Его голос стал откровенно ехидным, и он кивнул пожилому Фехилу – тот сунул в одну руку Ши лепешку, в которую было завернуто восхитительно прожаренное мясо, зелень и овощи, залитые соусом, в другую – пиалу с чаем и хохотнул, снова поглаживая усы.
– Это вашерми, пища богов, – дед Амфат почмокал губами, для весомости собрал пальцы в щепоть и потряс ими. – Говорят, сам Красный Воин спускается иногда в Пески и приходит в кочевья, чтобы отведать настоящей вашерми из годовалого барашка. Ешь, милый, а то я боюсь, как бы ты с голодухи меня не уронил, – теперь он грозил пальцем, голос его дрожал от стариковской сентиментальности, глаза покраснели, и Вей неожиданно для себя даже не поморщился на это «милый», – потом отнесешь меня домой и будешь свободен.
«Потом» наступило не скоро. Вей съел и вашерми, и с пяток других лепешек с вкуснейшими начинками, истекающими соком, и сам не заметил, как на улицы опустилась темнота. Из зала пекарни они переместились под звездное небо, на ковры, постеленные прямо на мостовую, и пожилой Фехил выставил вокруг с десяток плошек с горящим маслом для освещения. Город с наступлением ночи словно стряхнул с себя дневное оцепенение из-за жары и ожил. Улицы были полны народу – у домов по соседству и по улице дальше также горели огни и сидели люди. К пекарне то и дело подходили другие старики, здоровались с хозяином и дедом Амфатом и усаживались на ковры, и вскоре молодой Ши обнаружил себя в окружении веселящихся, радостных людей. Кто-то наигрывал тонкую мелодию на маленьком струнном инструменте, формой похожем на разрезанную пополам луковицу, кто-то ставил на угли жаровни пузатый огромный чайник, серо-глиняный, расписанный синими цветами и пташками и черный от сажи снизу; в чайник сыпали ароматный чай. Незаметно появились несколько кальянов; пекарь разжигал их, смешно раздувая щеки с седыми пышными усами, доросшими до ушей; пахло древесным дымком, кофе и розами.
Сидящий рядом с Веем незнакомый старик повернулся к нему, предложил трубку кальяна – и принц взял ее, хотя и брезгливо было после чужих губ. Затянулся. Закашлялся, и вокруг захохотали, стуча себя по коленям и откидываясь на подушки.
– Помедленнее, внучок, – весело крикнул ему дед Амфат. – Как девушку целуешь!

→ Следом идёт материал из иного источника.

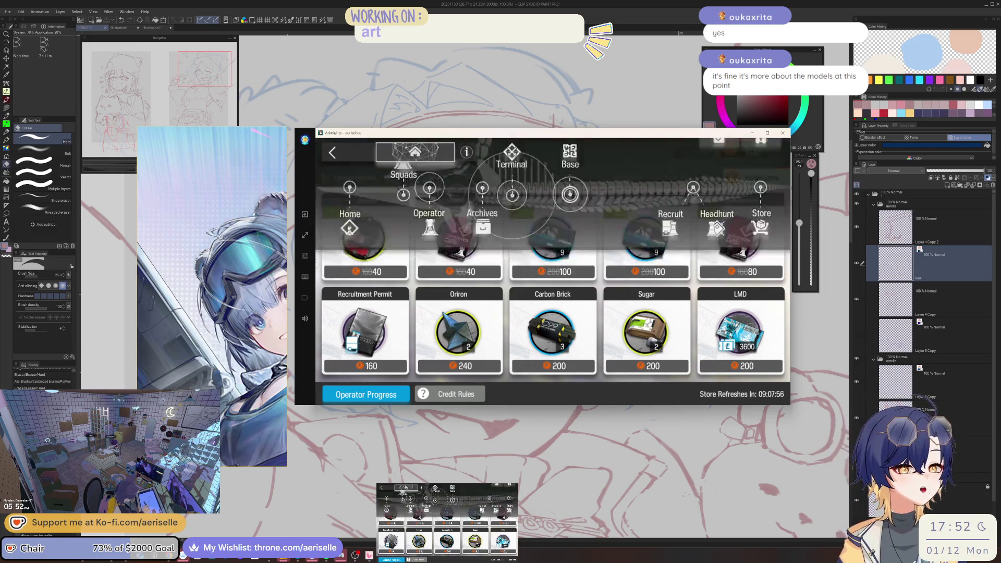
Enter the Base and collect the finished orders, production and operator trust
click(686, 368)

Как девушку… Мужчины семьи Ши ценили плотские удовольствия, считая их необходимыми для ровного тока и перераспределения энергий в теле, и к обучению науке любви подходили с той же основательностью, что и к другим предметам. Так что в теории Вей Ши был подкован, а на практике… на практике оказалось, что невинные девы, получив статус фавориток юного принца, не довольствовались его благосклонностью и обществом, а начинали интриговать. Кто-то из фарфоровых красавиц, нежных, как цветы лилии, пытался извести соперниц, кто-то – выторговать преференции для родственника или повлиять на императора через принца. Вей ощущал их неискренность, как гнилостный запах, и менял одну за другой.